GIVEN ENTRIES Start Marker

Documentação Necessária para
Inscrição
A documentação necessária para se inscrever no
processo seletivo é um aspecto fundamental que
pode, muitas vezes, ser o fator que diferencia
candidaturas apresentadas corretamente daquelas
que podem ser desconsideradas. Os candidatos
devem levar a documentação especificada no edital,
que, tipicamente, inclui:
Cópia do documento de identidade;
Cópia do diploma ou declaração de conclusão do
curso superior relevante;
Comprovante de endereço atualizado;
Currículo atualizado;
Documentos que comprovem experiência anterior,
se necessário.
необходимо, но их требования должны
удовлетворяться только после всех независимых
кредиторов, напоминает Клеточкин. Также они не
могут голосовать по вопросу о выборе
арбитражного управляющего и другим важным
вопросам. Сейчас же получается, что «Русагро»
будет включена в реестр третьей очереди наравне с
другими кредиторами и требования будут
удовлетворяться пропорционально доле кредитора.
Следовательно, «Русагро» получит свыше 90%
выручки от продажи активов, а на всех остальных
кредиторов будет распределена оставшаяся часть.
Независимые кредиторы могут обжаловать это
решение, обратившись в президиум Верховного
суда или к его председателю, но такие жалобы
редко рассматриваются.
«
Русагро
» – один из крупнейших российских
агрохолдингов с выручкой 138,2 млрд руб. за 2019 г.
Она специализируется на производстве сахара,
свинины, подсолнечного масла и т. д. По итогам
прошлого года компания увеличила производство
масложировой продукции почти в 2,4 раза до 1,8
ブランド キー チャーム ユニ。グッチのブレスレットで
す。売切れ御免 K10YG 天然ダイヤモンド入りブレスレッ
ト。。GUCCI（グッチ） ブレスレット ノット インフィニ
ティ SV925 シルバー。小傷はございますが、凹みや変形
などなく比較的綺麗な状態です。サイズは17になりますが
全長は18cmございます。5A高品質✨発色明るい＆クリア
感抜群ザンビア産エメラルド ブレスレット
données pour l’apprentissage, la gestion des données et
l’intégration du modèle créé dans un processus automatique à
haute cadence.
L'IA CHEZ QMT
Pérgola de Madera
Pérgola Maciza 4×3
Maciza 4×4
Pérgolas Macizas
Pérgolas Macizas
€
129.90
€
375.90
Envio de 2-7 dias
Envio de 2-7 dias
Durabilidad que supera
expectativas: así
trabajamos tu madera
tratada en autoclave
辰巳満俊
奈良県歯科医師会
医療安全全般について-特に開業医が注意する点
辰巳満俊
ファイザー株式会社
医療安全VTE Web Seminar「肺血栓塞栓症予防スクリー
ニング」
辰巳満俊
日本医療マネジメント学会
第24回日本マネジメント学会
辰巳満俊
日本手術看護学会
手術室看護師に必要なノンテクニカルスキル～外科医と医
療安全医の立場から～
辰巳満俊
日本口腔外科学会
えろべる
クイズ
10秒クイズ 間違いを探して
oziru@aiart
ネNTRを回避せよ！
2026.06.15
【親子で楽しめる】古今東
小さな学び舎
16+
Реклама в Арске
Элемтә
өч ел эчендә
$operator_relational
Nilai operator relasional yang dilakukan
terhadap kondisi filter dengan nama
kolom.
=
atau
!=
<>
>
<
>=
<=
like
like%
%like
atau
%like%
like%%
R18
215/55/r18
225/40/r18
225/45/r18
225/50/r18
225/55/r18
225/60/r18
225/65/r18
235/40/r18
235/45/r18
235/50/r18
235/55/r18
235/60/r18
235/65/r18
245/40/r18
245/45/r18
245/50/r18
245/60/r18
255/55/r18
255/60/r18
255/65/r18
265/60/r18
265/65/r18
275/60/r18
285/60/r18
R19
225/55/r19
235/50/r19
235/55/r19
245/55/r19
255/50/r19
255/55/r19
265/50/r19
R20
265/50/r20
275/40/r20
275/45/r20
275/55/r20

GIVEN ENTRIES End Marker

#### WORK TO COMPLETE:
Lines from the top of the data above through the line containing "выручки от продажи" must be repeated exactly. All other lines stay out.

#### ANSWER SPACE:
Documentação Necessária para
Inscrição
A documentação necessária para se inscrever no
processo seletivo é um aspecto fundamental que
pode, muitas vezes, ser o fator que diferencia
candidaturas apresentadas corretamente daquelas
que podem ser desconsideradas. Os candidatos
devem levar a documentação especificada no edital,
que, tipicamente, inclui:
Cópia do documento de identidade;
Cópia do diploma ou declaração de conclusão do
curso superior relevante;
Comprovante de endereço atualizado;
Currículo atualizado;
Documentos que comprovem experiência anterior,
se necessário.
необходимо, но их требования должны
удовлетворяться только после всех независимых
кредиторов, напоминает Клеточкин. Также они не
могут голосовать по вопросу о выборе
арбитражного управляющего и другим важным
вопросам. Сейчас же получается, что «Русагро»
будет включена в реестр третьей очереди наравне с
другими кредиторами и требования будут
удовлетворяться пропорционально доле кредитора.
Следовательно, «Русагро» получит свыше 90%
выручки от продажи активов, а на всех остальных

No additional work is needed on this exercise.